Before you had kids, its quite likely you went to bed at an hour that wasn’t too unreasonable, especially if there was work the following morning, but likely that gave you less sleep than optimum for a full working day. After baby, its likely you’re set for bed at 8pm and wishing the baby would do the same. As for staying out until 4am? Pah! Not a clue why I used to let myself be that sleep deprived for fun!

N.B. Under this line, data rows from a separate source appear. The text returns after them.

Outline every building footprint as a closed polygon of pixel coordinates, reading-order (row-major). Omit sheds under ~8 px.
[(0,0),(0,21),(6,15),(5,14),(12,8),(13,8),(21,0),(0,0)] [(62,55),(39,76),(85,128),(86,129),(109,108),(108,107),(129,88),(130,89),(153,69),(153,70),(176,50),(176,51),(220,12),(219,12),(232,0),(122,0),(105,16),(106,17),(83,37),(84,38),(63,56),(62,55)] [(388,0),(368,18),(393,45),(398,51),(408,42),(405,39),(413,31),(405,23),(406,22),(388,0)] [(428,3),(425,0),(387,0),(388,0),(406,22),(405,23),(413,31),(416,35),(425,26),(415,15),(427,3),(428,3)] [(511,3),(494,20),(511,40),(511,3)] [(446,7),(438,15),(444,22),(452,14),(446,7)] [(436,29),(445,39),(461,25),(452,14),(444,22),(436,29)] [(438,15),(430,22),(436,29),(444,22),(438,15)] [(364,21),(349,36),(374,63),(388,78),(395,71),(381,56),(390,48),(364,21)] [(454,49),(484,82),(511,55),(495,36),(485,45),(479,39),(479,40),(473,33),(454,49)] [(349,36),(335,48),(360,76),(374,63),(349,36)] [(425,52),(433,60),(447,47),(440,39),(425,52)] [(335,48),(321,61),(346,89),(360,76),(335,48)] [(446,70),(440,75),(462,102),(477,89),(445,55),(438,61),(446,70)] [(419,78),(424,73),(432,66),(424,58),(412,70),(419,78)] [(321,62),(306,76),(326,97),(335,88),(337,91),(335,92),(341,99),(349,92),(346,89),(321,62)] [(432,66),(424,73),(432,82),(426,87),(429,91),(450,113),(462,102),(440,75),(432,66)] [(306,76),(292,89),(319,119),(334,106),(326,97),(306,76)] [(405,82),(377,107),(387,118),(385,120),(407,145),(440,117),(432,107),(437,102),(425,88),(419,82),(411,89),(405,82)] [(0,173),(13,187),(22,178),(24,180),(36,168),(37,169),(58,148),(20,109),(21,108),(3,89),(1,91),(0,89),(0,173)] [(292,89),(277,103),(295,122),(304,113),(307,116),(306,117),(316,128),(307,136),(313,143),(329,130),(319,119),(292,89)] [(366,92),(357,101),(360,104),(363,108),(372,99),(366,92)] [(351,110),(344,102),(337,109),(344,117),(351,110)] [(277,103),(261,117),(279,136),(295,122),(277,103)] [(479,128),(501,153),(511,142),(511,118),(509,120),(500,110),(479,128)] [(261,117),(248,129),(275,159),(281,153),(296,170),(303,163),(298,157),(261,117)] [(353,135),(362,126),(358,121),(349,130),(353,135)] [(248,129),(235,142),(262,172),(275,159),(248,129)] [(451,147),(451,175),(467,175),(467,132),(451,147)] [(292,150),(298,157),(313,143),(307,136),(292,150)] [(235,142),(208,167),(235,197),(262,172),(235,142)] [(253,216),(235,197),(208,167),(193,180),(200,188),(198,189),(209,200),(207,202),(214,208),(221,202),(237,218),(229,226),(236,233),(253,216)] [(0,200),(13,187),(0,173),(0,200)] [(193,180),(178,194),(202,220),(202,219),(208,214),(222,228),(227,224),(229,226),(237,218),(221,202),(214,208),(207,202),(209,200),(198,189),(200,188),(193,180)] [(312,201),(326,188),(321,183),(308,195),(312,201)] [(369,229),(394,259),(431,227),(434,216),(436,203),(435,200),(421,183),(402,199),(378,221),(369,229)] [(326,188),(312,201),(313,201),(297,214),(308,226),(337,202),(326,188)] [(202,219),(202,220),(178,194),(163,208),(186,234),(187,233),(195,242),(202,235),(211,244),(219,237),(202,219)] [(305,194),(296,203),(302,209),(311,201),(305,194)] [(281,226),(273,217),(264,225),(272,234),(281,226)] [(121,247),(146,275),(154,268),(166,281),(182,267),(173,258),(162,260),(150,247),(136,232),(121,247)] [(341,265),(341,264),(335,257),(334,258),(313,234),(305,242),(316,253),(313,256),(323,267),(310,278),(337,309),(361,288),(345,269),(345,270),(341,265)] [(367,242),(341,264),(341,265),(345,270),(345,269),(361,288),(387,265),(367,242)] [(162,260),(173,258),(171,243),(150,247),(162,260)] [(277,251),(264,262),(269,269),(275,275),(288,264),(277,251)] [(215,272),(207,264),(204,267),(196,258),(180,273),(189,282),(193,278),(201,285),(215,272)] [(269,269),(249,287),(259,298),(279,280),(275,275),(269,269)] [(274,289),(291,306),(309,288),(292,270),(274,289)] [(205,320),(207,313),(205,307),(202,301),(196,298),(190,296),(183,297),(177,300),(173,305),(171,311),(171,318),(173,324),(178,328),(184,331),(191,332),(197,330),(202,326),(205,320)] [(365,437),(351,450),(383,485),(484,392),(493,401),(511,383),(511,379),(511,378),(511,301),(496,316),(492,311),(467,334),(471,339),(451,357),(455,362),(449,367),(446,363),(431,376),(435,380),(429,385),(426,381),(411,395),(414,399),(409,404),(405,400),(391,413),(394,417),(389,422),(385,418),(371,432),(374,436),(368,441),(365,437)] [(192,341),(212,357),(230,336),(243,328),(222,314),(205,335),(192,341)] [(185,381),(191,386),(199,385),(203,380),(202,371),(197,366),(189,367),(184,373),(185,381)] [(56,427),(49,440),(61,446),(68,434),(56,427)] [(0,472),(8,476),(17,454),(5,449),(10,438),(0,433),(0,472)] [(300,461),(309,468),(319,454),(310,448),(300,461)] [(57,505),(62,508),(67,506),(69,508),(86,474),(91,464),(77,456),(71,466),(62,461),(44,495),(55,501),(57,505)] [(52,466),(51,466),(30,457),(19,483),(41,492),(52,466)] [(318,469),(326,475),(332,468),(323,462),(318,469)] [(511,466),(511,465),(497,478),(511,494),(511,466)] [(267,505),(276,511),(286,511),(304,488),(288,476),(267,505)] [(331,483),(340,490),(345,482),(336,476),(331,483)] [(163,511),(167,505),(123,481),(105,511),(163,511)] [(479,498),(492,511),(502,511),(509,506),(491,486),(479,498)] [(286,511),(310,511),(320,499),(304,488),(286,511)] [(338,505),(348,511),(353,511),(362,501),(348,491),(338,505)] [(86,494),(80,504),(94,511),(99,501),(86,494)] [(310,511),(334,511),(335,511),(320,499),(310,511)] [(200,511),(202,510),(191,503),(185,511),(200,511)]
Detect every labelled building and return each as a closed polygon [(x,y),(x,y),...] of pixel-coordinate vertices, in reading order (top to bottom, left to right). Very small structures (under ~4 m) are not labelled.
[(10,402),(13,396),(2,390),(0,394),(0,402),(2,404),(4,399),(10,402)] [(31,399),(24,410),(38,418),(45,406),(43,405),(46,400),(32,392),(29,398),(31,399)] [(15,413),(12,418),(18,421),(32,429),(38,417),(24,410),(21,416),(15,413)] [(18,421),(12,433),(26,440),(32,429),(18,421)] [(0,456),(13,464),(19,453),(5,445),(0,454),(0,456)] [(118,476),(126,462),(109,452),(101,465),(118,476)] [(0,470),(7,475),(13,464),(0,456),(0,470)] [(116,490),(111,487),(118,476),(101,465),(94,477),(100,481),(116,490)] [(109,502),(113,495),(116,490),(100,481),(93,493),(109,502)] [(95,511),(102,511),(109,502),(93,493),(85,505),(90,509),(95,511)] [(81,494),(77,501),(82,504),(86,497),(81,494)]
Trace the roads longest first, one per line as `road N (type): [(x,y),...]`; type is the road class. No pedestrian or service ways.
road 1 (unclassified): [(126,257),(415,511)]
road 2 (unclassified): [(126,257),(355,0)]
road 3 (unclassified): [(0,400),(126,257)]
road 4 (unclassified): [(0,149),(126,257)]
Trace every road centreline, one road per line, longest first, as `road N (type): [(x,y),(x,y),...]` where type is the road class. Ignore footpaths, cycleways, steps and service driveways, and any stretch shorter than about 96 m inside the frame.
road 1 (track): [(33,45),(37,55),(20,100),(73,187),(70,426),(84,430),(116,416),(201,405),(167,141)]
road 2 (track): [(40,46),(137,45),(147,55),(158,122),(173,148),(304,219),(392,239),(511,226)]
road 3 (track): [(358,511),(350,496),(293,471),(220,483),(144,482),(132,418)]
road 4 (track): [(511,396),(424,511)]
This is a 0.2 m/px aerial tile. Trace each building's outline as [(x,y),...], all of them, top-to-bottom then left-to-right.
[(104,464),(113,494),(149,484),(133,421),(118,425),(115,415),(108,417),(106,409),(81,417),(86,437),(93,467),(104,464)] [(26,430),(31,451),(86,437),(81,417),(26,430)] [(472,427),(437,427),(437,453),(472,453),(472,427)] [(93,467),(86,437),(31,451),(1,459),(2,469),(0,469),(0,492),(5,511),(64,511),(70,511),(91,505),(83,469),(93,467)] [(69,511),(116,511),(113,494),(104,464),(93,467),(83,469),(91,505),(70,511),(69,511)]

Do you remember eating with two hands? Having a meal without a child on one knee, staring at every mouthful you eat? Perhaps a meal where you didn’t have to balance a bottle into a child’s mouth while attempting to eat without spilling any of your food onto the child. While still in hospital, I once skipped dinner and went straight for dessert as the baby had decided it was also his mealtime: since dinner was a hot stew and dessert was a cold trifle, it seemed like the easier option. Also, decaff coffee as the healthier choice? No more. Extra shot every time.
Daylight Saving Time
Oh, the hour going back. Thoughts of lie-ins, an extra hour in bed, wonderful notions of Sunday mornings where work was an extra hour away than any of other week of the year. Yeah, nobody passed on the message to the children, so now you’re awake at 5.30. For the next month. Gah.
Songs Stuck in Your Head
Whether you were one for getting the latest Top-40 ear worm stuck in your head for weeks, or random old songs popping in and not leaving due to their inclusion in advertising, I can bet you didn’t realise just how catchy Old MacDonald (and his friend Ali Baba, who also has a farm) could really be. It’s only when you’re wandering through Tesco, childless for a brief interval, and you find yourself singing “With a moo moo here, and a moo moo there” that you realise just how grave your problem is. Bring back the dodgy Rihanna lyrics – at least they were a semi-socially acceptable ear worm.
Once upon a time, you did washing once or twice a week. You even got to see the end of the laundry basket. Those days are gone, my friend. Also note: wearing clean clothes in front of your infant, with the intention of leaving the house wearing those same clothes, is a mistake and unfortunately, a price must be paid! They will get no further than the laundry basket. You have been warned. Children mean endless laundry.
Topics of Conversation with Complete Strangers
Back in the day, complete strangers had two main forms of conversation – the weather, and any holiday plans (this one reserved mainly for hairdressers). Once baby comes into the picture, this changes. No longer will you be confronted with “Sure, its not raining, isn’t it lovely?” but multiple questions, mostly culminating in “Is he/she good for you, do they sleep?”. On top of this, if the other complete stranger is also a parent, it is quite likely you can wind up discussing your child’s bowel movements, in alarming detail you never would have anticipated in a million years. Ah poo talk, the fodder of the new mama.
Looking back, I could have spent hours wandering the shops, picking up random things, enjoying my time to myself and heading home with a couple of new purchases that were obviously essentials. These days, on days when I am deliberately headed out the door to get things for myself, sans tiny compadre, I’m likely to return empty handed for myself, and with a bag of baby clothes. Or formula. In fact, often the only thing not for the child is milk. I can’t be alone here.
What else have you noticed as the biggest changes since becoming a parent?